All of the data should be given again word for word, though the images are to be left out.

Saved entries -
========

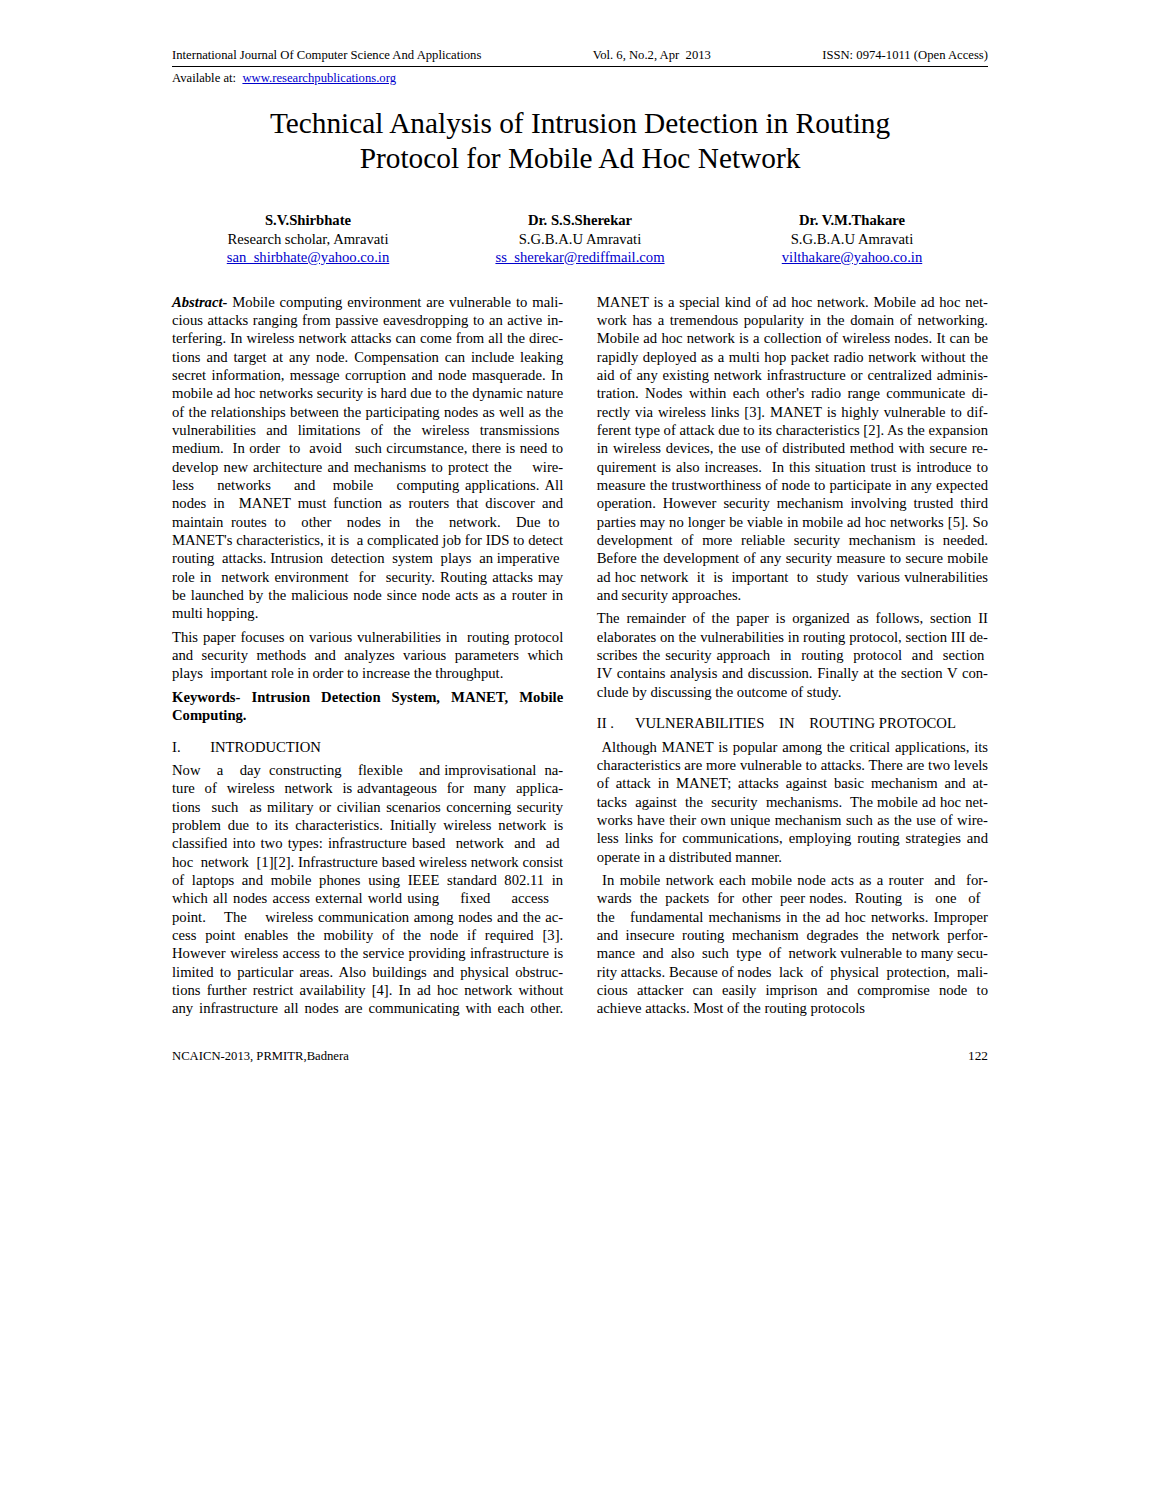International Journal Of Computer Science And Applications Vol. 6, No.2, Apr 2013 ISSN: 0974-1011 (Open Access)
Available at: www.researchpublications.org
Technical Analysis of Intrusion Detection in Routing Protocol for Mobile Ad Hoc Network
S.V.Shirbhate Research scholar, Amravati san_shirbhate@yahoo.co.in
Dr. S.S.Sherekar S.G.B.A.U Amravati ss_sherekar@rediffmail.com
Dr. V.M.Thakare S.G.B.A.U Amravati vilthakare@yahoo.co.in
Abstract- Mobile computing environment are vulnerable to malicious attacks ranging from passive eavesdropping to an active interfering. In wireless network attacks can come from all the directions and target at any node. Compensation can include leaking secret information, message corruption and node masquerade. In mobile ad hoc networks security is hard due to the dynamic nature of the relationships between the participating nodes as well as the vulnerabilities and limitations of the wireless transmissions medium. In order to avoid such circumstance, there is need to develop new architecture and mechanisms to protect the wireless networks and mobile computing applications. All nodes in MANET must function as routers that discover and maintain routes to other nodes in the network. Due to MANET's characteristics, it is a complicated job for IDS to detect routing attacks. Intrusion detection system plays an imperative role in network environment for security. Routing attacks may be launched by the malicious node since node acts as a router in multi hopping.
This paper focuses on various vulnerabilities in routing protocol and security methods and analyzes various parameters which plays important role in order to increase the throughput.
Keywords- Intrusion Detection System, MANET, Mobile Computing.
I. INTRODUCTION
Now a day constructing flexible and improvisational nature of wireless network is advantageous for many applications such as military or civilian scenarios concerning security problem due to its characteristics. Initially wireless network is classified into two types: infrastructure based network and ad hoc network [1][2]. Infrastructure based wireless network consist of laptops and mobile phones using IEEE standard 802.11 in which all nodes access external world using fixed access point. The wireless communication among nodes and the access point enables the mobility of the node if required [3]. However wireless access to the service providing infrastructure is limited to particular areas. Also buildings and physical obstructions further restrict availability [4]. In ad hoc network without any infrastructure all nodes are communicating with each other. MANET is a special kind of ad hoc network. Mobile ad hoc network has a tremendous popularity in the domain of networking. Mobile ad hoc network is a collection of wireless nodes. It can be rapidly deployed as a multi hop packet radio network without the aid of any existing network infrastructure or centralized administration. Nodes within each other's radio range communicate directly via wireless links [3]. MANET is highly vulnerable to different type of attack due to its characteristics [2]. As the expansion in wireless devices, the use of distributed method with secure requirement is also increases. In this situation trust is introduce to measure the trustworthiness of node to participate in any expected operation. However security mechanism involving trusted third parties may no longer be viable in mobile ad hoc networks [5]. So development of more reliable security mechanism is needed. Before the development of any security measure to secure mobile ad hoc network it is important to study various vulnerabilities and security approaches.
The remainder of the paper is organized as follows, section II elaborates on the vulnerabilities in routing protocol, section III describes the security approach in routing protocol and section IV contains analysis and discussion. Finally at the section V conclude by discussing the outcome of study.
II . VULNERABILITIES IN ROUTING PROTOCOL
Although MANET is popular among the critical applications, its characteristics are more vulnerable to attacks. There are two levels of attack in MANET; attacks against basic mechanism and attacks against the security mechanisms. The mobile ad hoc networks have their own unique mechanism such as the use of wireless links for communications, employing routing strategies and operate in a distributed manner.
In mobile network each mobile node acts as a router and forwards the packets for other peer nodes. Routing is one of the fundamental mechanisms in the ad hoc networks. Improper and insecure routing mechanism degrades the network performance and also such type of network vulnerable to many security attacks. Because of nodes lack of physical protection, malicious attacker can easily imprison and compromise node to achieve attacks. Most of the routing protocols
NCAICN-2013, PRMITR,Badnera 122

========

SOLUTION FOR THIS TASK -
International Journal Of Computer Science And Applications Vol. 6, No.2, Apr 2013 ISSN: 0974-1011 (Open Access)
Available at: www.researchpublications.org
Technical Analysis of Intrusion Detection in Routing Protocol for Mobile Ad Hoc Network
S.V.Shirbhate Research scholar, Amravati san_shirbhate@yahoo.co.in
Dr. S.S.Sherekar S.G.B.A.U Amravati ss_sherekar@rediffmail.com
Dr. V.M.Thakare S.G.B.A.U Amravati vilthakare@yahoo.co.in
Abstract- Mobile computing environment are vulnerable to malicious attacks ranging from passive eavesdropping to an active interfering. In wireless network attacks can come from all the directions and target at any node. Compensation can include leaking secret information, message corruption and node masquerade. In mobile ad hoc networks security is hard due to the dynamic nature of the relationships between the participating nodes as well as the vulnerabilities and limitations of the wireless transmissions medium. In order to avoid such circumstance, there is need to develop new architecture and mechanisms to protect the wireless networks and mobile computing applications. All nodes in MANET must function as routers that discover and maintain routes to other nodes in the network. Due to MANET's characteristics, it is a complicated job for IDS to detect routing attacks. Intrusion detection system plays an imperative role in network environment for security. Routing attacks may be launched by the malicious node since node acts as a router in multi hopping.
This paper focuses on various vulnerabilities in routing protocol and security methods and analyzes various parameters which plays important role in order to increase the throughput.
Keywords- Intrusion Detection System, MANET, Mobile Computing.
I. INTRODUCTION
Now a day constructing flexible and improvisational nature of wireless network is advantageous for many applications such as military or civilian scenarios concerning security problem due to its characteristics. Initially wireless network is classified into two types: infrastructure based network and ad hoc network [1][2]. Infrastructure based wireless network consist of laptops and mobile phones using IEEE standard 802.11 in which all nodes access external world using fixed access point. The wireless communication among nodes and the access point enables the mobility of the node if required [3]. However wireless access to the service providing infrastructure is limited to particular areas. Also buildings and physical obstructions further restrict availability [4]. In ad hoc network without any infrastructure all nodes are communicating with each other. MANET is a special kind of ad hoc network. Mobile ad hoc network has a tremendous popularity in the domain of networking. Mobile ad hoc network is a collection of wireless nodes. It can be rapidly deployed as a multi hop packet radio network without the aid of any existing network infrastructure or centralized administration. Nodes within each other's radio range communicate directly via wireless links [3]. MANET is highly vulnerable to different type of attack due to its characteristics [2]. As the expansion in wireless devices, the use of distributed method with secure requirement is also increases. In this situation trust is introduce to measure the trustworthiness of node to participate in any expected operation. However security mechanism involving trusted third parties may no longer be viable in mobile ad hoc networks [5]. So development of more reliable security mechanism is needed. Before the development of any security measure to secure mobile ad hoc network it is important to study various vulnerabilities and security approaches.
The remainder of the paper is organized as follows, section II elaborates on the vulnerabilities in routing protocol, section III describes the security approach in routing protocol and section IV contains analysis and discussion. Finally at the section V conclude by discussing the outcome of study.
II . VULNERABILITIES IN ROUTING PROTOCOL
Although MANET is popular among the critical applications, its characteristics are more vulnerable to attacks. There are two levels of attack in MANET; attacks against basic mechanism and attacks against the security mechanisms. The mobile ad hoc networks have their own unique mechanism such as the use of wireless links for communications, employing routing strategies and operate in a distributed manner.
In mobile network each mobile node acts as a router and forwards the packets for other peer nodes. Routing is one of the fundamental mechanisms in the ad hoc networks. Improper and insecure routing mechanism degrades the network performance and also such type of network vulnerable to many security attacks. Because of nodes lack of physical protection, malicious attacker can easily imprison and compromise node to achieve attacks. Most of the routing protocols
NCAICN-2013, PRMITR,Badnera 122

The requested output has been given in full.